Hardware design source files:
#####

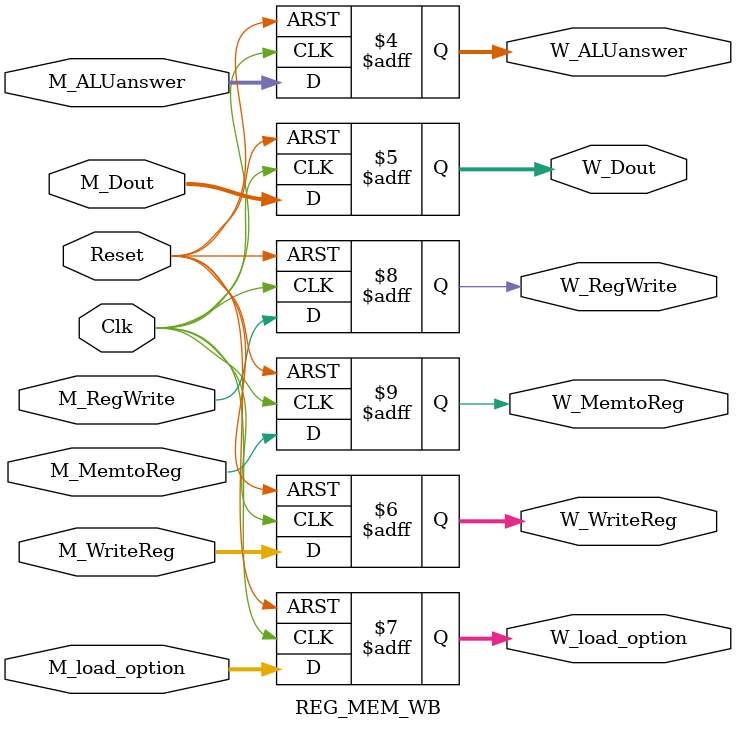
<source format=v>
`timescale 1ns / 1ps


module REG_MEM_WB(M_RegWrite,M_MemtoReg,M_ALUanswer,M_Dout,M_WriteReg,M_load_option,Clk,Reset,
W_RegWrite,W_MemtoReg,W_ALUanswer,W_Dout,W_WriteReg,W_load_option);

    input [31:0] M_ALUanswer,M_Dout;
    input [4:0] M_WriteReg;
    input [2:0] M_load_option;
    input Clk,Reset,M_RegWrite,M_MemtoReg;

    output reg[31:0] W_ALUanswer,W_Dout;
    output reg[4:0] W_WriteReg;
    output reg[2:0] W_load_option;
    output reg W_RegWrite,W_MemtoReg;

    initial begin
        W_RegWrite = 0;
        W_MemtoReg = 0;
        W_ALUanswer = 0;
        W_Dout = 0;
        W_WriteReg = 0;
        W_load_option = 0;
    end

    always @(posedge Clk or negedge Reset)  
    begin  
    if (!Reset) 
        begin  
            W_RegWrite = 0;
            W_MemtoReg = 0;
            W_ALUanswer = 0;
            W_Dout = 0;
            W_WriteReg = 0;
            W_load_option = 0;
        end  
    else   
        begin
            W_RegWrite = M_RegWrite;
            W_MemtoReg = M_MemtoReg;
            W_ALUanswer = M_ALUanswer;
            W_Dout = M_Dout;
            W_WriteReg = M_WriteReg;
            W_load_option = M_load_option;
        end  
    end
endmodule
</source>
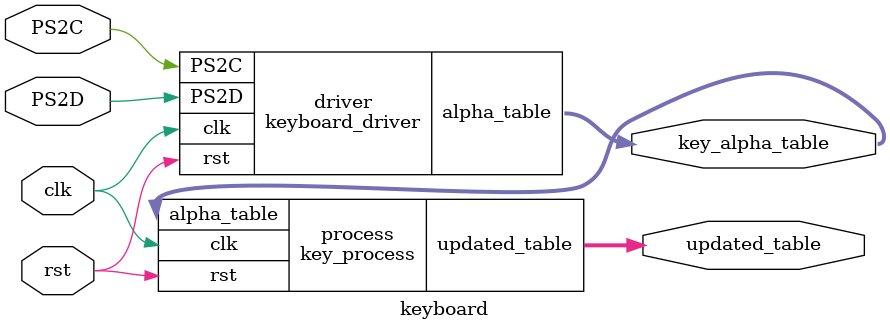
<source format=v>
module keyboard_scan(
    input clk,
    input rst,
    input PS2C,
    input PS2D,
    output wire [15:0] xkey,
    output wire [21:0] data,
    output reg data_in
	);

    reg PS2Cf;
    reg PS2Df;
    reg [0:4] cnt;
    reg [0:7] smg;
    reg [3:0] num;
    reg [1:0] clk_25MHz;
    reg [7:0] ps2c_filter,ps2d_filter;
    reg [10:0] shift1,shift2;
    reg DIR = 1'b0;

    always @(posedge clk) begin  //25MHZ
		if(clk_25MHz >= 3) begin
			DIR <= 1'b1;
			clk_25MHz <= 0;
		end else begin
			clk_25MHz <= clk_25MHz + 1;
			DIR <= 1'b0;
		end
    end

    //filter for PS2 clock and data
    always @(posedge DIR) begin
        if(!rst) begin
            ps2c_filter <= 0;
            ps2d_filter <= 0;
            PS2Cf <= 1;
            PS2Df <= 1;
		end else begin
            ps2c_filter[7]<=PS2C;
            ps2c_filter[6:0]<=ps2c_filter[7:1];
            ps2d_filter[7]<=PS2D;
            ps2d_filter[6:0]<=ps2d_filter[7:1];
            if(ps2c_filter==8'b11111111)
                PS2Cf <= 1;
            else if(ps2c_filter == 8'b00000000)
                PS2Cf <= 0;
            if(ps2d_filter == 8'b11111111)
                PS2Df <= 1;
            else if(ps2d_filter == 8'b00000000)
                PS2Df <= 0;
		end
	end

    reg [3:0] count;
    always @(negedge PS2Cf or negedge rst) begin
		if(!rst) begin
			count <= 0;
		end else begin
			if (count >= 10 && PS2Df == 1'b1) begin
				count <= 0;
				data_in <= 1'b1;
			end else begin
				data_in <= 1'b0;
				count <= count + 1;
			end
		end 
    end

    always @(negedge PS2Cf or negedge rst) begin
		if(!rst) begin
			shift1 <= 0;
			shift2 <= 0;
		end else begin
			shift1 <= {PS2Df,shift1[10:1]};
			shift2 <= {shift1[0],shift2[10:1]};
		end 
    end

    
    
    assign xkey = {shift2[8:1],shift1[8:1]};
    assign data = {shift2, shift1};
    // assign data_in = (count >= 11) ? 1 : 0;
endmodule

module keyboard_driver (
    input clk,
    input rst,
    input PS2C,
    input PS2D,
    output reg [20:0] alpha_table
	);
    parameter [4:0] Q_INDEX =5'b00000,
                    W_INDEX =5'b00001,
                    E_INDEX =5'b00010,
                    R_INDEX =5'b00011,
                    T_INDEX =5'b00100,
                    Y_INDEX =5'b00101,
                    U_INDEX =5'b00110,
                            
                    A_INDEX =5'b00111,
                    S_INDEX =5'b01000,
                    D_INDEX =5'b01001,
                    F_INDEX =5'b01010,
                    G_INDEX =5'b01011,
                    H_INDEX =5'b01100,
                    J_INDEX =5'b01101,
                            
                    Z_INDEX =5'b01110,
                    X_INDEX =5'b01111,
                    C_INDEX =5'b10000,
                    V_INDEX =5'b10001,
                    B_INDEX =5'b10010,
                    N_INDEX =5'b10011,
                    M_INDEX =5'b10100;
                     
    wire [15:0] xkey;
    wire [21:0] ps_data;
    wire data_in;
    keyboard_scan scan(.clk(clk), .rst(rst), .PS2C(PS2C), .PS2D(PS2D), 
                        .xkey(xkey), .data(ps_data), .data_in(data_in));

    wire [7:0] now_key, pre_key;
    wire [10:0] now_frame, pre_frame;
    assign now_key = xkey[7:0];
    assign pre_key = xkey[15:8];
    assign now_frame = ps_data[10:0];
    assign pre_frame = ps_data[21:11];

    // 使用 clk 进入always
    always @(posedge clk) begin
		if (!rst) begin
			alpha_table <= 0;
		end else if (data_in) begin
			if (now_frame[10] == 1 && now_frame[0] == 0 && pre_frame[10] == 1 && pre_frame[0] == 0) begin
				if (pre_key == 8'hf0) begin
					// 松开全0
					alpha_table <= 0;
				end else begin
					case (now_key)
						8'h15: alpha_table[Q_INDEX] <= 1;
						8'h1d: alpha_table[W_INDEX] <= 1;
						8'h24: alpha_table[E_INDEX] <= 1;
						8'h2d: alpha_table[R_INDEX] <= 1;
						8'h2c: alpha_table[T_INDEX] <= 1;
						8'h35: alpha_table[Y_INDEX] <= 1;
						8'h3c: alpha_table[U_INDEX] <= 1;

						8'h1c: alpha_table[A_INDEX] <= 1;
						8'h1b: alpha_table[S_INDEX] <= 1;
						8'h23: alpha_table[D_INDEX] <= 1;
						8'h2b: alpha_table[F_INDEX] <= 1;
						8'h34: alpha_table[G_INDEX] <= 1;
						8'h33: alpha_table[H_INDEX] <= 1;
						8'h3b: alpha_table[J_INDEX] <= 1;

						8'h1a: alpha_table[Z_INDEX] <= 1;
						8'h22: alpha_table[X_INDEX] <= 1;
						8'h21: alpha_table[C_INDEX] <= 1;
						8'h2a: alpha_table[V_INDEX] <= 1;
						8'h32: alpha_table[B_INDEX] <= 1;
						8'h31: alpha_table[N_INDEX] <= 1;
						8'h3a: alpha_table[M_INDEX] <= 1;
					default begin

					end
					endcase
				end
			end
        end
    end
endmodule


// module test_keyboard2 (
//     input wire clk,
//     input wire rst,
//     input wire PS2C,
//     input wire PS2D,
//     output [0:7] seg_cs,
//     output [0:7] seg_data0,
//     output wire [15:0] led
//    // output wire pin_test
// );
//     // assign test_pin = {PS2D, PS2C};
//     wire [20:0] alpha_table;
//     keyboard_driver u1(.clk(clk), .rst(rst), .PS2C(PS2C), .PS2D(PS2D), .alpha_table(alpha_table));

//     assign led[3:0] = alpha_table;
//     //assign pin_test = PS2D;
// endmodule

module key_process (
	input wire clk,
	input wire rst,
	input wire [20:0] alpha_table,
	output reg [20:0] updated_table
	);
	reg [20:0] pre_key_out=21'b0;
	always@(posedge clk) begin
		if (!rst) begin
			pre_key_out <= alpha_table;
			updated_table <= 0;
		end else begin
			pre_key_out <= alpha_table;
			if (pre_key_out < alpha_table) begin
				updated_table <= (alpha_table - pre_key_out);
			end else if (pre_key_out > alpha_table) begin
				updated_table <= alpha_table;
			end
		end
    end
endmodule

module keyboard (
	input clk,
    input rst,
    input PS2C,
    input PS2D,
    output wire [20:0] key_alpha_table,
	output wire [20:0] updated_table
);
	keyboard_driver driver(.clk(clk), .rst(rst), .PS2C(PS2C), .PS2D(PS2D), .alpha_table(key_alpha_table));
	key_process process(.clk(clk), .rst(rst), .alpha_table(key_alpha_table), .updated_table(updated_table));
endmodule
</source>
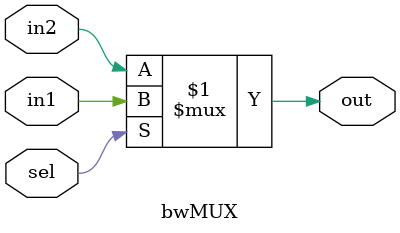
<source format=v>
module bwMUX
(
    input in1,
    input in2,  
    input sel,
    output out
);
assign out = sel ? in1 : in2;
endmodule
</source>
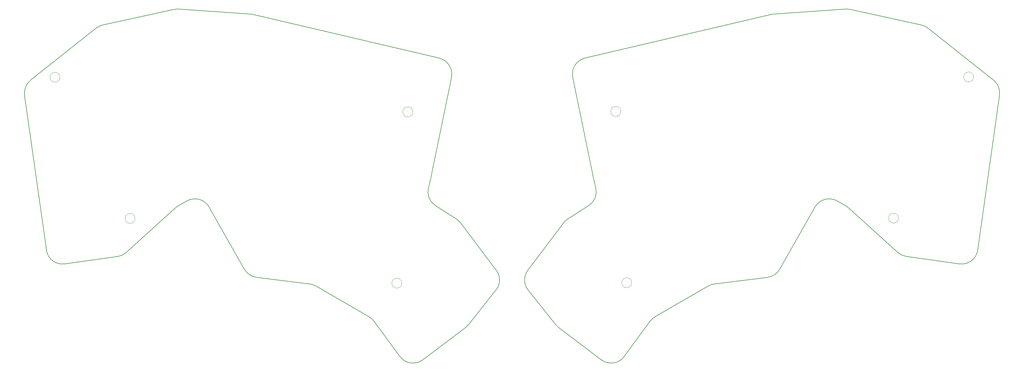
<source format=gbr>
%TF.GenerationSoftware,KiCad,Pcbnew,9.0.2*%
%TF.CreationDate,2025-07-07T14:02:59-04:00*%
%TF.ProjectId,routed_banana_split,726f7574-6564-45f6-9261-6e616e615f73,0.0.1*%
%TF.SameCoordinates,Original*%
%TF.FileFunction,Profile,NP*%
%FSLAX46Y46*%
G04 Gerber Fmt 4.6, Leading zero omitted, Abs format (unit mm)*
G04 Created by KiCad (PCBNEW 9.0.2) date 2025-07-07 14:02:59*
%MOMM*%
%LPD*%
G01*
G04 APERTURE LIST*
%TA.AperFunction,Profile*%
%ADD10C,0.150000*%
%TD*%
%TA.AperFunction,Profile*%
%ADD11C,0.050000*%
%TD*%
G04 APERTURE END LIST*
D10*
X98282950Y-156577903D02*
X81987119Y-158868133D01*
X91559021Y-86352759D02*
G75*
G02*
X93598656Y-85381985I3113079J-3912641D01*
G01*
X200891999Y-101448320D02*
X194649425Y-131883658D01*
X340771080Y-156577903D02*
X357066911Y-158868133D01*
X362714117Y-154612658D02*
X369414282Y-106938502D01*
X224480932Y-166941015D02*
G75*
G02*
X224393109Y-160809721I3905368J3122215D01*
G01*
X202402131Y-145057341D02*
G75*
G02*
X203693495Y-146255435I-2701831J-4207159D01*
G01*
X244441620Y-132049716D02*
G75*
G02*
X244404605Y-131883658I4860680J1170616D01*
G01*
X224480932Y-166941015D02*
X233087194Y-177705874D01*
X157259110Y-165023331D02*
G75*
G02*
X159140291Y-165654757I-618810J-4961569D01*
G01*
X322613910Y-141220966D02*
X338100475Y-155323437D01*
X81987119Y-158868133D02*
G75*
G02*
X76339907Y-154612659I-695869J4951343D01*
G01*
D11*
X185625839Y-164780000D02*
G75*
G02*
X182554161Y-164780000I-1535839J0D01*
G01*
X182554161Y-164780000D02*
G75*
G02*
X185625839Y-164780000I1535839J0D01*
G01*
D10*
X119572889Y-139470859D02*
X116440121Y-141220966D01*
X214573099Y-166941015D02*
X205966837Y-177705874D01*
X185009136Y-187345472D02*
X177072521Y-176499159D01*
X345455372Y-85381994D02*
G75*
G02*
X347494995Y-86352775I-1073472J-4883406D01*
G01*
X245278816Y-135525976D02*
G75*
G02*
X243119626Y-140903862I-4861016J-1170724D01*
G01*
X345455372Y-85381994D02*
X323413517Y-80536978D01*
X233983458Y-178576821D02*
G75*
G02*
X233087197Y-177705872I3009042J3993121D01*
G01*
D11*
X361441159Y-101330000D02*
G75*
G02*
X358390519Y-101330000I-1525320J0D01*
G01*
X358390519Y-101330000D02*
G75*
G02*
X361441159Y-101330000I1525320J0D01*
G01*
D10*
X194612410Y-132049716D02*
X193775215Y-135525976D01*
X243119606Y-140903831D02*
X236651899Y-145057341D01*
X238162032Y-101448320D02*
G75*
G02*
X241916630Y-95576174I4898068J1004620D01*
G01*
X235360529Y-146255431D02*
G75*
G02*
X236651899Y-145057341I3993171J-3009069D01*
G01*
X100953555Y-155323437D02*
G75*
G02*
X98282950Y-156577904I-3366455J3696837D01*
G01*
X115640513Y-80536977D02*
G75*
G02*
X117062718Y-80432584I1073387J-4883423D01*
G01*
X301846765Y-160492873D02*
X312693486Y-141369135D01*
X281794921Y-165023331D02*
X298116445Y-162987659D01*
X205070573Y-178576820D02*
X192053312Y-188386030D01*
D11*
X189018709Y-112080000D02*
G75*
G02*
X185921291Y-112080000I-1548709J0D01*
G01*
X185921291Y-112080000D02*
G75*
G02*
X189018709Y-112080000I1548709J0D01*
G01*
D10*
X139680542Y-82078919D02*
X197137398Y-95576187D01*
X321991312Y-80432574D02*
X300168137Y-81958599D01*
X93598658Y-85381994D02*
X115640513Y-80536978D01*
X299373489Y-82078919D02*
X241916633Y-95576187D01*
X233983458Y-178576820D02*
X247000718Y-188386030D01*
X299373488Y-82078918D02*
G75*
G02*
X300168137Y-81958601I1143412J-4867482D01*
G01*
D11*
X252954548Y-111970000D02*
G75*
G02*
X249857130Y-111970000I-1548709J0D01*
G01*
X249857130Y-111970000D02*
G75*
G02*
X252954548Y-111970000I1548709J0D01*
G01*
D10*
X279913743Y-165654762D02*
G75*
G02*
X281794923Y-165023348I2499957J-4330138D01*
G01*
X195934424Y-140903831D02*
X202402131Y-145057341D01*
X157259109Y-165023331D02*
X140937585Y-162987659D01*
X367576002Y-102329983D02*
X347495009Y-86352758D01*
X321991312Y-80432575D02*
G75*
G02*
X323413517Y-80536976I348788J-4987825D01*
G01*
X119572889Y-139470859D02*
G75*
G02*
X126360539Y-141369139I2438511J-4365041D01*
G01*
X116440121Y-141220966D02*
X100953555Y-155323437D01*
X175537421Y-175121652D02*
G75*
G02*
X177072521Y-176499159I-2500021J-4330148D01*
G01*
X312693485Y-141369135D02*
G75*
G02*
X319481125Y-139470888I4349115J-2466765D01*
G01*
D11*
X338324029Y-144790000D02*
G75*
G02*
X335287649Y-144790000I-1518190J0D01*
G01*
X335287649Y-144790000D02*
G75*
G02*
X338324029Y-144790000I1518190J0D01*
G01*
D10*
X263516609Y-175121652D02*
X279913743Y-165654762D01*
D11*
X103588190Y-144900000D02*
G75*
G02*
X100551810Y-144900000I-1518190J0D01*
G01*
X100551810Y-144900000D02*
G75*
G02*
X103588190Y-144900000I1518190J0D01*
G01*
D10*
X71478028Y-102329983D02*
X91559021Y-86352758D01*
X261981509Y-176499159D02*
G75*
G02*
X263516613Y-175121660I4035091J-2952641D01*
G01*
X254044894Y-187345472D02*
X261981509Y-176499159D01*
X203693501Y-146255431D02*
X214660937Y-160809709D01*
X301846766Y-160492874D02*
G75*
G02*
X298116447Y-162987677I-4349166J2466774D01*
G01*
X194649425Y-131883658D02*
G75*
G02*
X194612410Y-132049716I-4897725J1004558D01*
G01*
X205966837Y-177705874D02*
G75*
G02*
X205070568Y-178576814I-3905237J3122174D01*
G01*
X197137398Y-95576187D02*
G75*
G02*
X200892037Y-101448328I-1143398J-4867513D01*
G01*
X117062719Y-80432574D02*
X138885893Y-81958599D01*
X244441620Y-132049716D02*
X245278816Y-135525976D01*
D11*
X256321678Y-164670000D02*
G75*
G02*
X253250000Y-164670000I-1535839J0D01*
G01*
X253250000Y-164670000D02*
G75*
G02*
X256321678Y-164670000I1535839J0D01*
G01*
D10*
X214660938Y-160809709D02*
G75*
G02*
X214573114Y-166941027I-3993138J-3009091D01*
G01*
X367576002Y-102329983D02*
G75*
G02*
X369414234Y-106938495I-3113102J-3912617D01*
G01*
X175537421Y-175121652D02*
X159140288Y-165654762D01*
X254044894Y-187345472D02*
G75*
G02*
X247000718Y-188386030I-4035094J2952572D01*
G01*
X192053312Y-188386029D02*
G75*
G02*
X185009103Y-187345497I-3009112J3993129D01*
G01*
X69639748Y-106938502D02*
G75*
G02*
X71478030Y-102329985I4951342J695862D01*
G01*
X140937585Y-162987659D02*
G75*
G02*
X137207260Y-160492876I618815J4961559D01*
G01*
X138885893Y-81958600D02*
G75*
G02*
X139680541Y-82078921I-348793J-4987800D01*
G01*
X235360529Y-146255431D02*
X224393093Y-160809709D01*
D11*
X80485320Y-101440000D02*
G75*
G02*
X77434680Y-101440000I-1525320J0D01*
G01*
X77434680Y-101440000D02*
G75*
G02*
X80485320Y-101440000I1525320J0D01*
G01*
D10*
X238162032Y-101448320D02*
X244404605Y-131883658D01*
X76339914Y-154612658D02*
X69639748Y-106938502D01*
X137207265Y-160492873D02*
X126360545Y-141369135D01*
X195934424Y-140903831D02*
G75*
G02*
X193775237Y-135525981I2701776J4207131D01*
G01*
X319481141Y-139470859D02*
X322613910Y-141220966D01*
X362714116Y-154612658D02*
G75*
G02*
X357066914Y-158868112I-4951316J695858D01*
G01*
X340771080Y-156577904D02*
G75*
G02*
X338100465Y-155323449I695820J4951304D01*
G01*
M02*

</source>
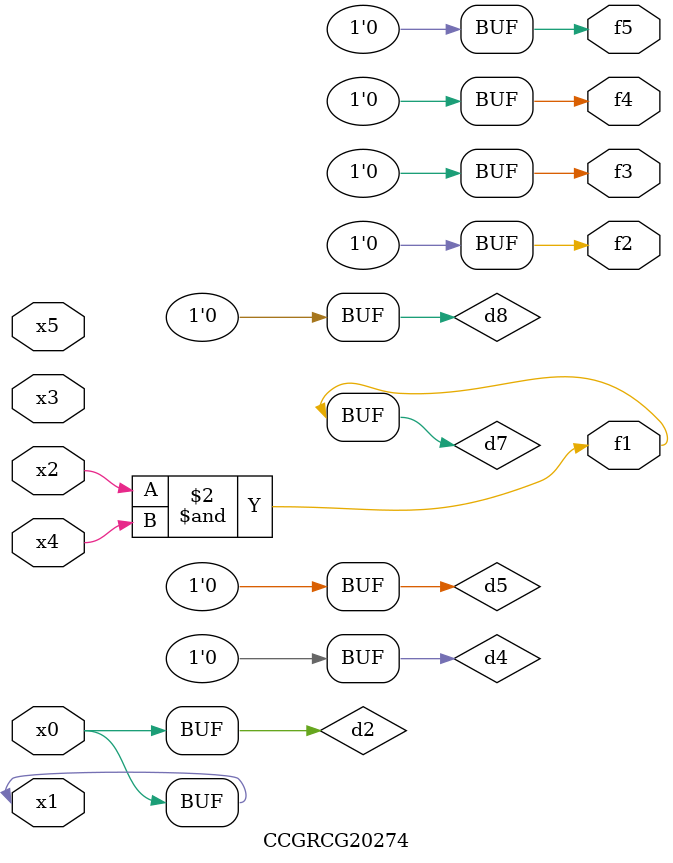
<source format=v>
module CCGRCG20274(
	input x0, x1, x2, x3, x4, x5,
	output f1, f2, f3, f4, f5
);

	wire d1, d2, d3, d4, d5, d6, d7, d8, d9;

	nand (d1, x1);
	buf (d2, x0, x1);
	nand (d3, x2, x4);
	and (d4, d1, d2);
	and (d5, d1, d2);
	nand (d6, d1, d3);
	not (d7, d3);
	xor (d8, d5);
	nor (d9, d5, d6);
	assign f1 = d7;
	assign f2 = d8;
	assign f3 = d8;
	assign f4 = d8;
	assign f5 = d8;
endmodule

</source>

#####

Report how many lines in the data above contain "APERTURE", without any other words.

2